*Alıştırma 1*
Abhazya hakkındaki metne göre, 1 Ekim 1941'den itibaren hangi yaş aralığındaki erkekler askeri bilimler okumaya başladı?
*Alıştırma 2*
Abhazya hakkındaki metni son cümlesinden sonra gelecek şekilde sürdürün.
======== Alıntı metin ========
1 Ekim 1941’den itibaren Abhazya’nın tüm illerinde ve ilçelerinde, 16-50 yaş arasındaki tüm erkekler üretimden ayrılmadan aynı zamanda askeri bilimler okumaya başladılar.
Kızıl Haç Derneği ve Abhazya’nın sağlık kurumları doktorları eğitmeye başladı: Sıhhi eğitmenler, sıhhi kadro ve hemşireler.
“Konut ve Bakım Ofisi’nde ekmek, şeker, tuz ve diğer ürünler için yemek kartları dağıtılmaya başladı. En önemli şey ekmekti. Bir işçinin hakkı 800 gram, memurun 600 gram, ev hanımının 500 gram, çocukların 400 gram olması gerekiyordu. Ekmek kartları belirli bir dükkânda geçerliydi. Satıcı bugünlük kuponları her karttan kesmiş sonra rapor verebilmek için onları defterindeki sayfaya yapıştırmıştı.” Suhum sakini Evgeniy Çernışev’in anı kitabından
Suhum Belediye Meclisi, 22 bodrum kat, yarı bodrum ve bomba sığınakları uyarlamıştı. Şehrin sakinlerini hava veya kimyasal saldırılar sırasında kurtarması umulan 11 hava saldırısı sığınağı yapılması planlandı. Abhazya’da da tüm sınır cumhuriyetlerde ve SSCB’nin bazı merkezi bölgelerinde olduğu gibi, sıkıyönetim yasası getirilmişti.
======== Listelenen kayıtlar ========
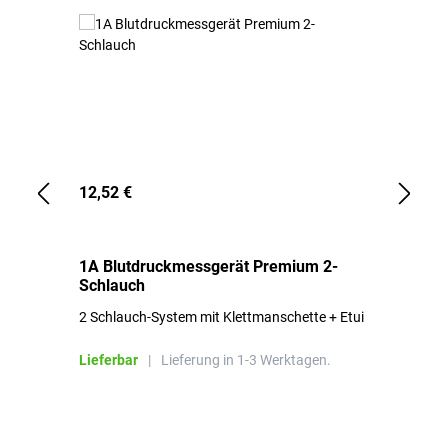
12,52 €
1,
1A Blutdruckmessgerät Premium 2-
1A
Schlauch
in
2 Schlauch-System mit Klettmanschette + Etui
To
Bl
Lieferbar
|
Lieferung in 1-3 Werktagen.
Li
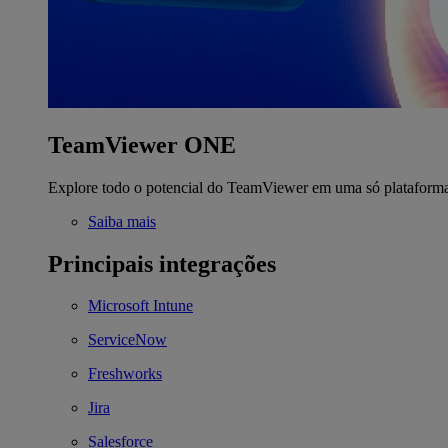
TeamViewer ONE
Explore todo o potencial do TeamViewer em uma só plataform
Saiba mais
Principais integrações
Microsoft Intune
ServiceNow
Freshworks
Jira
Salesforce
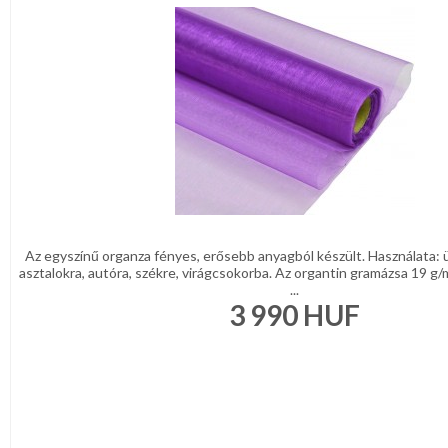
Az egyszínű organza fényes, erősebb anyagból készült. Használata: 
asztalokra, autóra, székre, virágcsokorba. Az organtin gramázsa 19 g
...
3 990
HUF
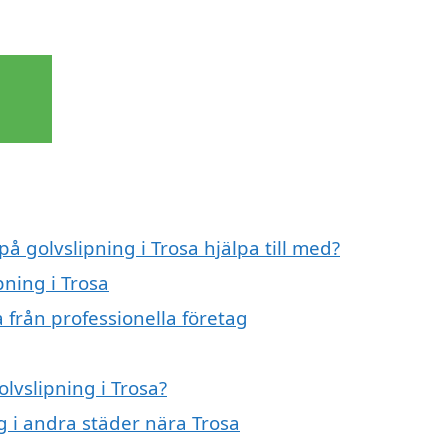
på golvslipning i Trosa hjälpa till med?
pning i Trosa
 från professionella företag
olvslipning i Trosa?
ng i andra städer nära Trosa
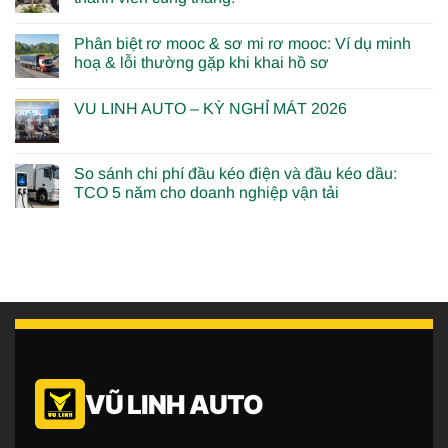
Phân biệt rơ mooc & sơ mi rơ mooc: Ví dụ minh
hoạ & lỗi thường gặp khi khai hồ sơ
VU LINH AUTO – KỲ NGHỈ MÁT 2026
So sánh chi phí đầu kéo điện và đầu kéo dầu:
TCO 5 năm cho doanh nghiệp vận tải
VŨ LINH AUTO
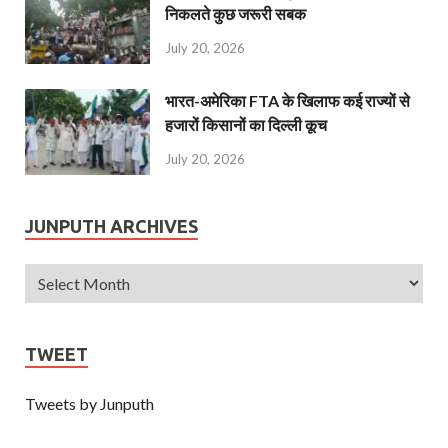
निकलते कुछ जरूरी सबक
July 20, 2026
भारत-अमेरिका FTA के खिलाफ कई राज्यों से
हजारों किसानों का दिल्ली कूच
July 20, 2026
JUNPUTH ARCHIVES
TWEET
Tweets by Junputh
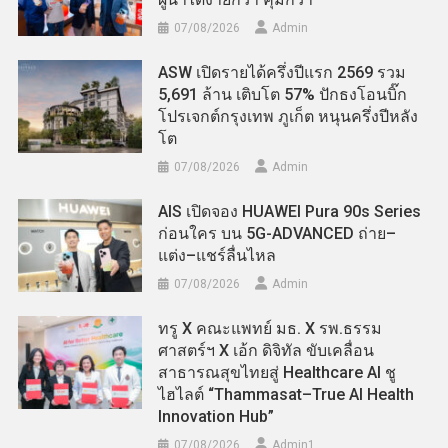
07/08/2026
Admin
ASW เปิดรายได้ครึ่งปีแรก 2569 รวม
5,691 ล้าน เติบโต 57% ปักธงโอนบิ๊ก
โปรเจกต์กรุงเทพ ภูเก็ต หนุนครึ่งปีหลัง
โต
07/08/2026
Admin
AIS เปิดจอง HUAWEI Pura 90s Series
ก่อนใคร บน 5G-ADVANCED ถ่าย–
แต่ง–แชร์ลื่นไหล
07/08/2026
Admin
ทรู X คณะแพทย์ มธ. X รพ.ธรรม
ศาสตร์ฯ X เอ้ก ดิจิทัล ขับเคลื่อน
สาธารณสุขไทยสู่ Healthcare AI ชู
ไฮไลต์ “Thammasat–True AI Health
Innovation Hub”
07/08/2026
Admin​1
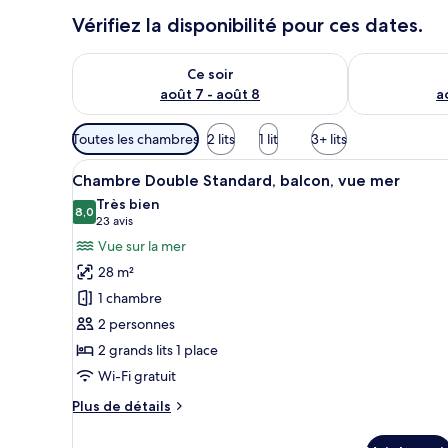
Vérifiez la disponibilité pour ces dates.
Vérifier la disponibilité pour ce soir août 7 - août 8
Vérifier la di
Ce soir
août 7 - août 8
a
Filtres
Toutes les chambres
2 lits
1 lit
3+ lits
disponibles
Afficher
Une chambre d’hôtel avec un gr
pour
6
Chambre Double Standard, balcon, vue mer
toutes
les
Très bien
les
8,0
chambres
8,0 sur 10
(23 avis)
23 avis
photos
Vue sur la mer
pour
28 m²
ce
1 chambre
type
2 personnes
de
2 grands lits 1 place
chambre :
Chambre
Wi-Fi gratuit
Double
Plus
Plus de détails
Standard,
de
détails
balcon,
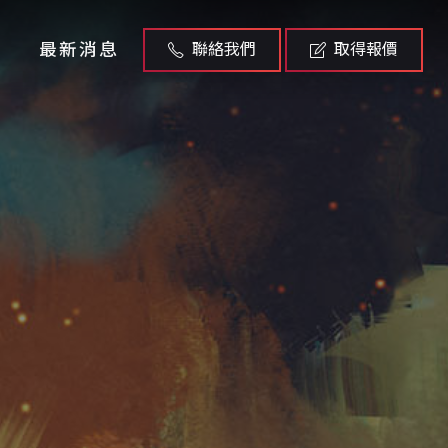
最新消息
聯絡我們
取得報價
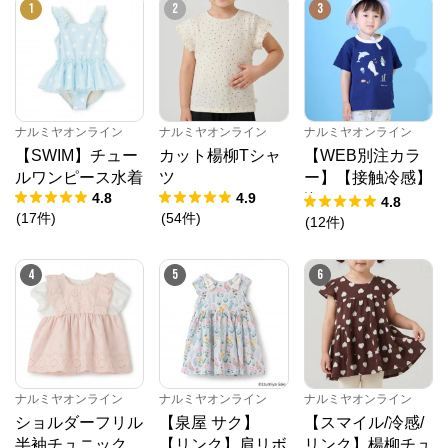
1
2
3
ナルミヤオンライン
からのコメント
ナルミヤオンライン公式通販ショップ。人気子供服メ
ゾピアノ、プティマイン、ラブトキシック、アナスイ
ミニ等、全ブランド、全商品をご覧いただけます。
ナルミヤオンライン
ナルミヤオンライン
ナルミヤオンライン
【SWIM】チュー
カット楊柳Tシャ
【WEB別注カラ
ルワンピース水着
ツ
ー】【接触冷感】
4.8
4.9
海のいきものアッ
4.8
(
17
件
)
(
54
件
)
プリケ半袖Tシャ
(
12
件
)
ツ
4
5
6
ナルミヤオンライン
ナルミヤオンライン
ナルミヤオンライン
ショルダーフリル
【泉屋 サク】
【スマイル/冷感/
半袖チュニック
【リンク】肩リボ
リンク】楊柳チュ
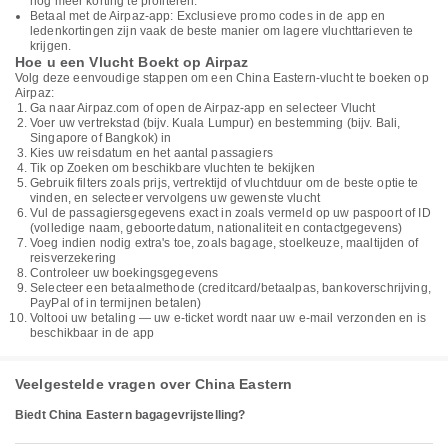
nog meer korting te profiteren.
Betaal met de Airpaz-app: Exclusieve promo codes in de app en
ledenkortingen zijn vaak de beste manier om lagere vluchttarieven te
krijgen.
Hoe u een Vlucht Boekt op Airpaz
Volg deze eenvoudige stappen om een China Eastern-vlucht te boeken op
Airpaz:
Ga naar Airpaz.com of open de Airpaz-app en selecteer Vlucht
Voer uw vertrekstad (bijv. Kuala Lumpur) en bestemming (bijv. Bali,
Singapore of Bangkok) in
Kies uw reisdatum en het aantal passagiers
Tik op Zoeken om beschikbare vluchten te bekijken
Gebruik filters zoals prijs, vertrektijd of vluchtduur om de beste optie te
vinden, en selecteer vervolgens uw gewenste vlucht
Vul de passagiersgegevens exact in zoals vermeld op uw paspoort of ID
(volledige naam, geboortedatum, nationaliteit en contactgegevens)
Voeg indien nodig extra's toe, zoals bagage, stoelkeuze, maaltijden of
reisverzekering
Controleer uw boekingsgegevens
Selecteer een betaalmethode (creditcard/betaalpas, bankoverschrijving,
PayPal of in termijnen betalen)
Voltooi uw betaling — uw e-ticket wordt naar uw e-mail verzonden en is
beschikbaar in de app
Veelgestelde vragen over China Eastern
Biedt China Eastern bagagevrijstelling?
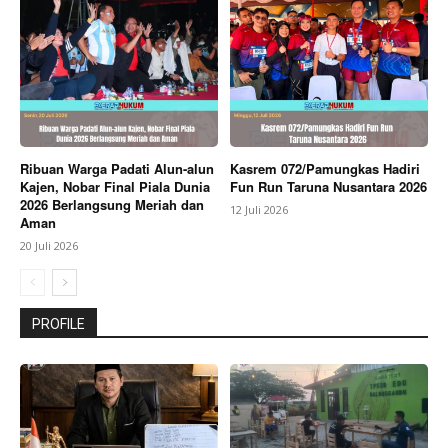
Ribuan Warga Padati Alun-alun
Kasrem 072/Pamungkas Hadiri
Kajen, Nobar Final Piala Dunia
Fun Run Taruna Nusantara 2026
2026 Berlangsung Meriah dan
12 Juli 2026
Aman
20 Juli 2026
PROFILE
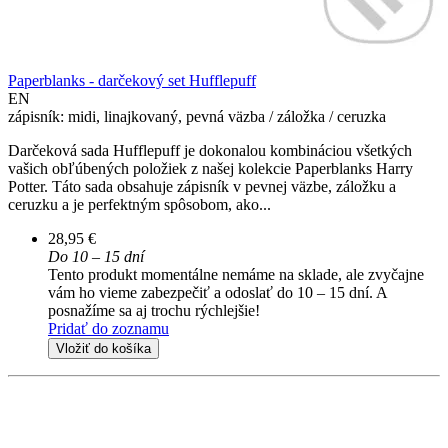
Paperblanks - darčekový set Hufflepuff
EN
zápisník: midi, linajkovaný, pevná väzba / záložka / ceruzka
Darčeková sada Hufflepuff je dokonalou kombináciou všetkých
vašich obľúbených položiek z našej kolekcie Paperblanks Harry
Potter. Táto sada obsahuje zápisník v pevnej väzbe, záložku a
ceruzku a je perfektným spôsobom, ako...
28,95 €
Do 10 – 15 dní
Tento produkt momentálne nemáme na sklade, ale zvyčajne
vám ho vieme zabezpečiť a odoslať do 10 – 15 dní. A
posnažíme sa aj trochu rýchlejšie!
Pridať do zoznamu
Vložiť do košíka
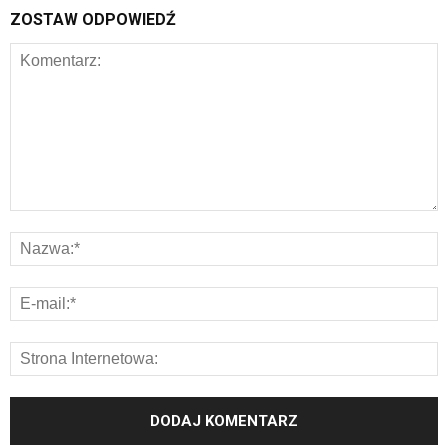
ZOSTAW ODPOWIEDŹ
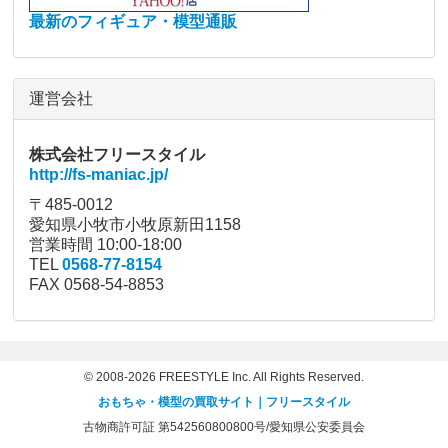
最新のフィギュア・模型通販
運営会社
株式会社フリースタイル
http://fs-maniac.jp/
〒485-0012
愛知県小牧市小牧原新田1158
営業時間 10:00-18:00
TEL
0568-77-8154
FAX 0568-54-8853
© 2008-2026 FREESTYLE Inc. All Rights Reserved.
おもちゃ・模型の買取サイト｜フリースタイル
古物商許可証 第542560800800号/愛知県公安委員会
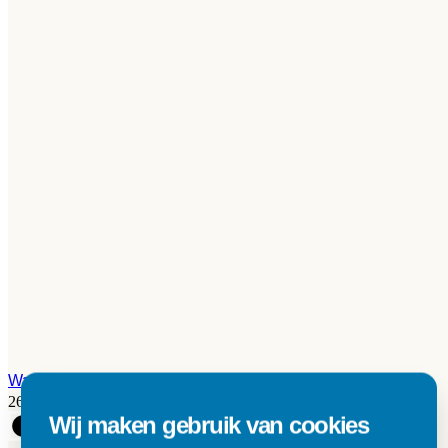
Waterpassing stone grid
26,50 per m²
Wij maken gebruik van cookies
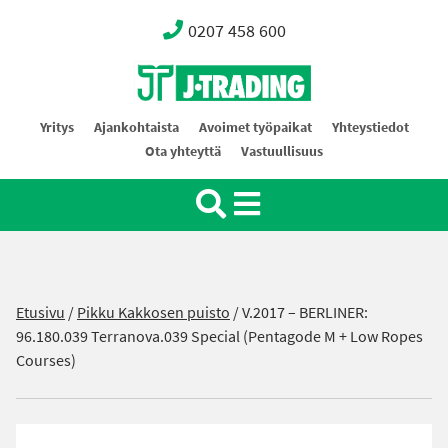
0207 458 600
Oy J-Trading Ab
Yritys
Ajankohtaista
Avoimet työpaikat
Yhteystiedot
Ota yhteyttä
Vastuullisuus
Etusivu
/
Pikku Kakkosen puisto
/
V.2017 – BERLINER:
96.180.039 Terranova.039 Special (Pentagode M + Low Ropes
Courses)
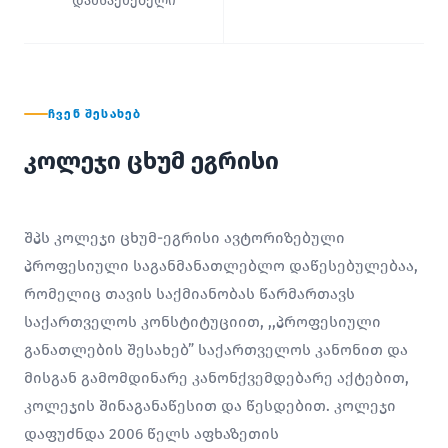
დამსაქმებელი
ᲩᲕᲔᲜ ᲨᲔᲡᲐᲮᲔᲑ
კოლეჯი ცხუმ ეგრისი
შპს კოლეჯი ცხუმ-ეგრისი ავტორიზებული
პროფესიული საგანმანათლებლო დაწესებულებაა,
რომელიც თავის საქმიანობას წარმართავს
საქართველოს კონსტიტუციით, ,,პროფესიული
განათლების შესახებ” საქართველოს კანონით და
მისგან გამომდინარე კანონქვემდებარე აქტებით,
კოლეჯის შინაგანაწესით და წესდებით. კოლეჯი
დაფუძნდა 2006 წელს აფხაზეთის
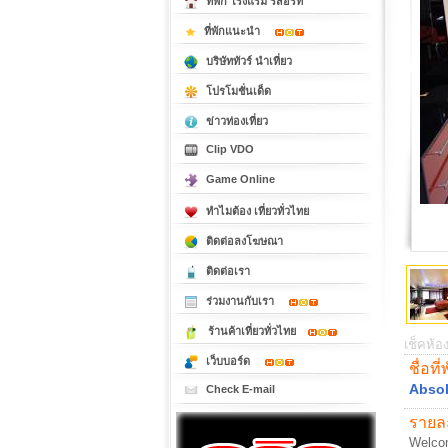
ที่พัก โรงแรม รีสอร์ท
ที่พักแนะนำ
บริษัททัวร์ นำเที่ยว
โปรโมชั่นเด็ด
ข่าวท่องเที่ยว
Clip VDO
Game Online
ทำไมต้อง เที่ยวทั่วไทย
ติดต่อลงโฆษณา
ติดต่อเรา
ร่วมงานกับเรา
ร้านค้าเที่ยวทั่วไทย
เช็คห้อง
เว็บบอร์ด
ชื่อที่
Absol
Check E-mail
รายละ
Welcom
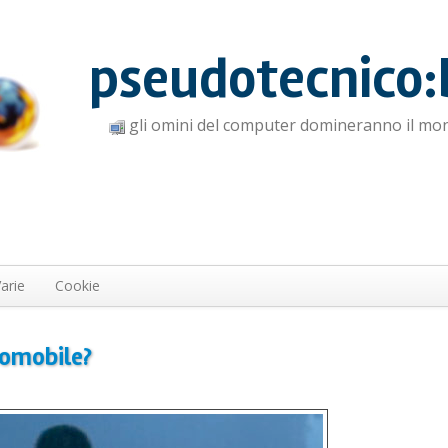
pseudotecnico:
gli omini del computer domineranno il mo
arie
Cookie
tomobile?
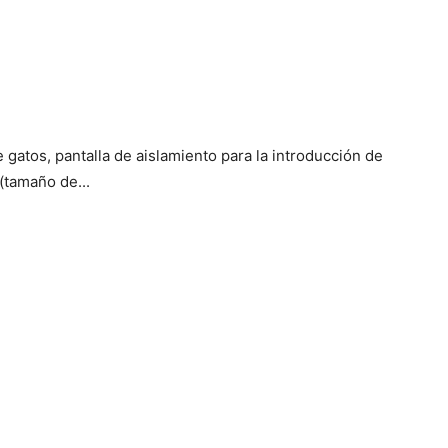
e gatos, pantalla de aislamiento para la introducción de
(tamaño de...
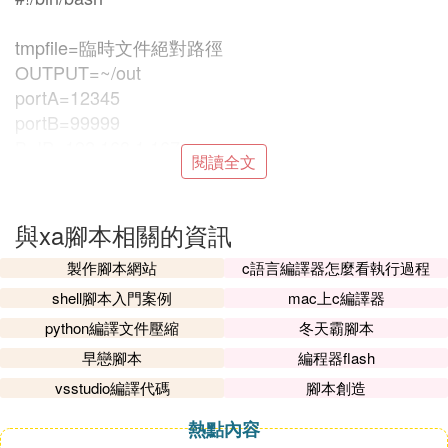
tmpfile=臨時文件絕對路徑
OUTPUT=~/out
portA=12345
portB=99999
B_IP=192.168.1.167
閱讀全文
while true;do
cmd="`nc -l port_B`"
#獲取由B機器發送來的命令目前假設有2個命令
與xa腳本相關的資訊
#如 setoutput XXXX 設置OUTPUT文件絕對路徑; sta
製作腳本網站
c語言編譯器怎麼看執行過程
rttrans 開始傳輸
case cmd
shell腳本入門案例
mac上c編譯器
命令是 setoutput XXXX
python編譯文件壓縮
冬天霸腳本
OUTPUT=XXXX
早戀腳本
編程器flash
命令是 starttrans
vsstudio編譯代碼
腳本創造
nc -l port_B > "$tmpfile"
mv $tmpfile $OUTPUT
熱點內容
esac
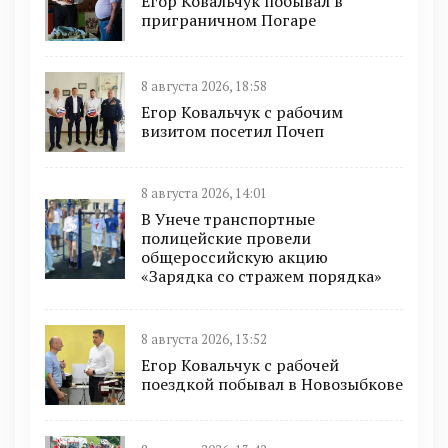
Егор Ковальчук побывал в
приграничном Погаре
8 августа 2026, 18:58
Егор Ковальчук с рабочим
визитом посетил Почеп
8 августа 2026, 14:01
В Унече транспортные
полицейские провели
общероссийскую акцию
«Зарядка со стражем порядка»
8 августа 2026, 13:52
Егор Ковальчук с рабочей
поездкой побывал в Новозыбкове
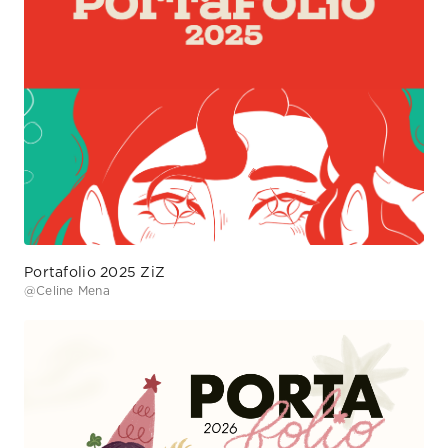
Portafolio 2025 ZiZ
@
Celine Mena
========
*Alıştırma yanıtı 1*
16-50 yaş arasındaki erkekler.

*Alıştırma yanıtı 2*
…
Eylül 1941’in sonunda Abhazya’da, ülkenin çalışabilecek durumdaki tüm erkek nüfusunun dahil olduğu savunma tesislerinin inşası başladı. İnşaat sırasında atlı taşıma aktif olarak kullanılmıştı. Abhazların avuardını (at arabası tipi) vazgeçilmez bir taşıma aracı olmuştu.
Kasım 1941’de Gudauta’nın Bombora köyünde bir hava limanının inşaatı başladı. Özel yüksek hızlı bir uçak grubu buraya kısa sürede yerleştirildi. Bu uçakların görevi, düşmanını hava keşiflerine karşı mücadele etmekti.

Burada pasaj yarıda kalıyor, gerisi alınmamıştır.